This is a long post on a relatively new factor in retirement concerns, namely long-term care planning and insurance. If you or your partner become infirm and require more treatment and care than can be given by a home health aide, you may need to be in a long-term care facility. That is costly. Very costly. Insurances and Social Security are inadequate and savings can disappear rapidly.
I don't know what long-term health care insurance costs, but I suspect it is costly.
Another type of "insurance" is a Continuing Care Community, that is a facility where you and your spouse may live independently, but should either of you require nursing home care, it is provided, usually there, perhaps in another part of the facility or occasionally in a different facility under the same management. Around Minneapolis, the Presbyterians run a number of such facilities. We live in one managed by a company with about 180 continuing care places around the country.
In a facility like this, you "buy in" - a somewhat costly prospect - and pay a monthly fee that some might consider it "up there" (I did), but it includes food services, activities, and a some other things. And you are free of "house costs," appliance repair, home insurance, the need for a new roof and related matters. When our dishwasher or washing machine need replacement or repair it is done, and I do not pay for it.
In deciding on such a facility, you analyze what you are currently paying for mortgage, food, insurance, property taxes, transportation, lawn care, home maintenance, etc., and consider your continuing ability to do lawn care, home maintenance, and whether your home will need "senior up-dating" (stair elevators, etc.) to be safe. Then you make your decision. You also consider how long you are likely to live and the ability of the surviving spouse to live comfortably. That, of course, is a complex and not totally predictable consideration.
In a continuing care place like where I live should either of us need nursing care, an attached facility provides it.

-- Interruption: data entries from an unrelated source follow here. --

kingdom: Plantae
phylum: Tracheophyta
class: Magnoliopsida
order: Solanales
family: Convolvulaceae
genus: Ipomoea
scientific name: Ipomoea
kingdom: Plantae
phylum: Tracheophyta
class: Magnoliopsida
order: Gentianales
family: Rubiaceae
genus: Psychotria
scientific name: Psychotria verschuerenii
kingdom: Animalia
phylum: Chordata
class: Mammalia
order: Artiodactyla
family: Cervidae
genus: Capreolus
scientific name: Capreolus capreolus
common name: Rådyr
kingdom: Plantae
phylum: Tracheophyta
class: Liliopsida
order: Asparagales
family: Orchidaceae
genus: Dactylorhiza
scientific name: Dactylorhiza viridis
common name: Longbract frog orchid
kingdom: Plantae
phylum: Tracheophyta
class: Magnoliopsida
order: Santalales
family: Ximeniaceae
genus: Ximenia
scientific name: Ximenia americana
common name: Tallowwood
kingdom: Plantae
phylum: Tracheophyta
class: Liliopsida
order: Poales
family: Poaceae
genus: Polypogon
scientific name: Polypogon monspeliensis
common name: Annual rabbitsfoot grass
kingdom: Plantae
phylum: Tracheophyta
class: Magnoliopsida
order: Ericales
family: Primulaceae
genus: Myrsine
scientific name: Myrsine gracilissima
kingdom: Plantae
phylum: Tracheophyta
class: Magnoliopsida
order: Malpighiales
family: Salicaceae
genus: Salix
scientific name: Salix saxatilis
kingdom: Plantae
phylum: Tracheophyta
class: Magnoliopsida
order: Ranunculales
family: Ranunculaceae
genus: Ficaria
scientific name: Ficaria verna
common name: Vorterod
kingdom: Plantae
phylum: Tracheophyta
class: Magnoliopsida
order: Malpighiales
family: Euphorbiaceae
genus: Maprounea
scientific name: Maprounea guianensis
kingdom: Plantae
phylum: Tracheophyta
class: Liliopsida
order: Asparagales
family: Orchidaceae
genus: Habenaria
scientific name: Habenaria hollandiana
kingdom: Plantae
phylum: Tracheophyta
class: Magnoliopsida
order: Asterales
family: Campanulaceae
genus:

The one needing care gets it there, and the one not needing care remains in the independent living facility. The plus is that the need for nursing care does not increase our monthly fee. And that fee drops, should one partner die.
Furthermore, should I need hospital-type care following my knee replacement (hopefully in early December), I get it in our facility, which also has a full physical therapy operation available to me.
Most people use the money gained from selling a house for the initial costs. And Beloved Spouse and I found it felt "comfortable" to know we had a reasonably healthy savings for a "cushion" and some extras like travel or if we need a new car.
In some arrangements with continuing care facilities, your heirs will receive as an inheritance a portion - maybe 10 percent or even 50 percent - of your "buy in costs." This, of course, increases your monthly fee and perhaps you have determined that your children can care for themselves and do not need an "inheritance."
I am content with how this arrangement frees us from the concern of paying long-term care costs and struggling with a house and related matters should we become infirm or incapacitated.
And any of us who are pastors have seen the very elderly who struggle with living in the the old family homestead or must buy lodging and care in a nursing home where the chief benefit is low cost.